# Simple Laplace transform problem

• Nov 4th 2009, 12:33 AM
Evales
Simple Laplace transform problem
Exam study haha

2. Consider
f(t) = e^at for t > 0, where 'a' is a constant, then

F
(s) = Integral(from 0 to infinity) e^(st)e^(at)dt

and this integral exists for
s > a, so that

L
(eat) = 1/ (s-a)

for
s > a.

I would have said 1/ (a-s)
Why is it not so?

• Nov 4th 2009, 03:06 AM
mr fantastic
Quote:

Originally Posted by Evales
Exam study haha

2. Consider f(t) = e^at for t > 0, where 'a' is a constant, then

F
(s) = Integral(from 0 to infinity) e^(st)e^(at)dt

and this integral exists for

s > a, so that
L

(eat) = 1/ (s-a)

for s > a.

I would have said 1/ (a-s)
Why is it not so?

$\displaystyle \int_{0}^{+\infty} e^{-st} e^{at} \, dt = \int_{0}^{+\infty} e^{-(s - a)t} \, dt = ....$

• Nov 4th 2009, 03:15 AM
HallsofIvy
$\displaystyle \int_0^\infty e^{at}e^{-st}dt= \int_0^\infty e^{(a-s)t}dt$

Let u= (a-s)t so that du= (a-s)dt and du/(a-s)= dt.

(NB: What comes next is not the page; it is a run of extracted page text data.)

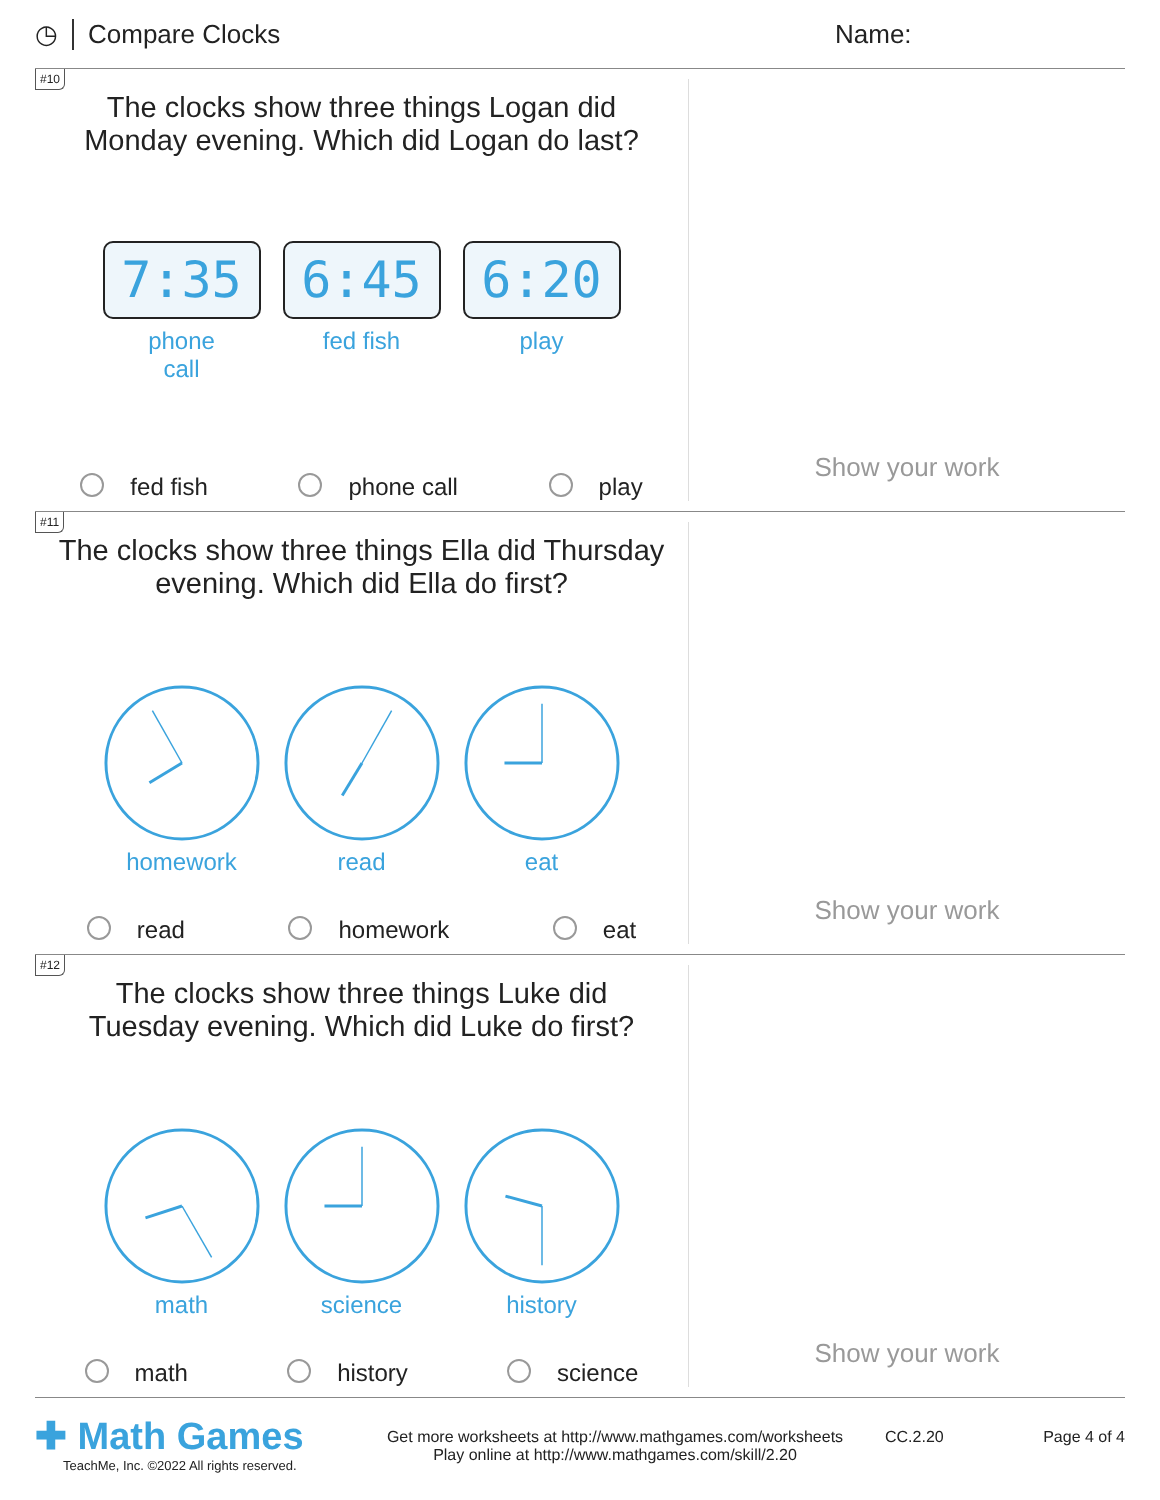◷ Compare Clocks Name:
#10
The clocks show three things Logan did
Monday evening. Which did Logan do last?
7:35
phone
call
6:45
fed fish
6:20
play
fed fish phone call play
Show your work
#11
The clocks show three things Ella did Thursday
evening. Which did Ella do first?
homework
read
eat
read homework eat
Show your work
#12
The clocks show three things Luke did
Tuesday evening. Which did Luke do first?
math
science
history
math history science
Show your work
✚ Math Games
TeachMe, Inc. ©2022 All rights reserved.
Get more worksheets at http://www.mathgames.com/worksheets
Play online at http://www.mathgames.com/skill/2.20
CC.2.20 Page 4 of 4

Now the integral is $\displaystyle \frac{1}{a-s}\int e^udu$ but we have to be careful about the limits of integration. At t= 0, u= (a-s)t= (a-s)0= 0 but if s> a, a-s< 0 so the upper limit will be $\displaystyle -\infty$.

That is, the integral is now $\displaystyle \frac{1}{a-s}\int_0^{-\infty} e^u du$. Integrating that gives, again, an exponential which will be 0 at the upper limit. The integral is $\displaystyle 0- \frac{1}{a-s}e^0= \frac{1}{s-a}$.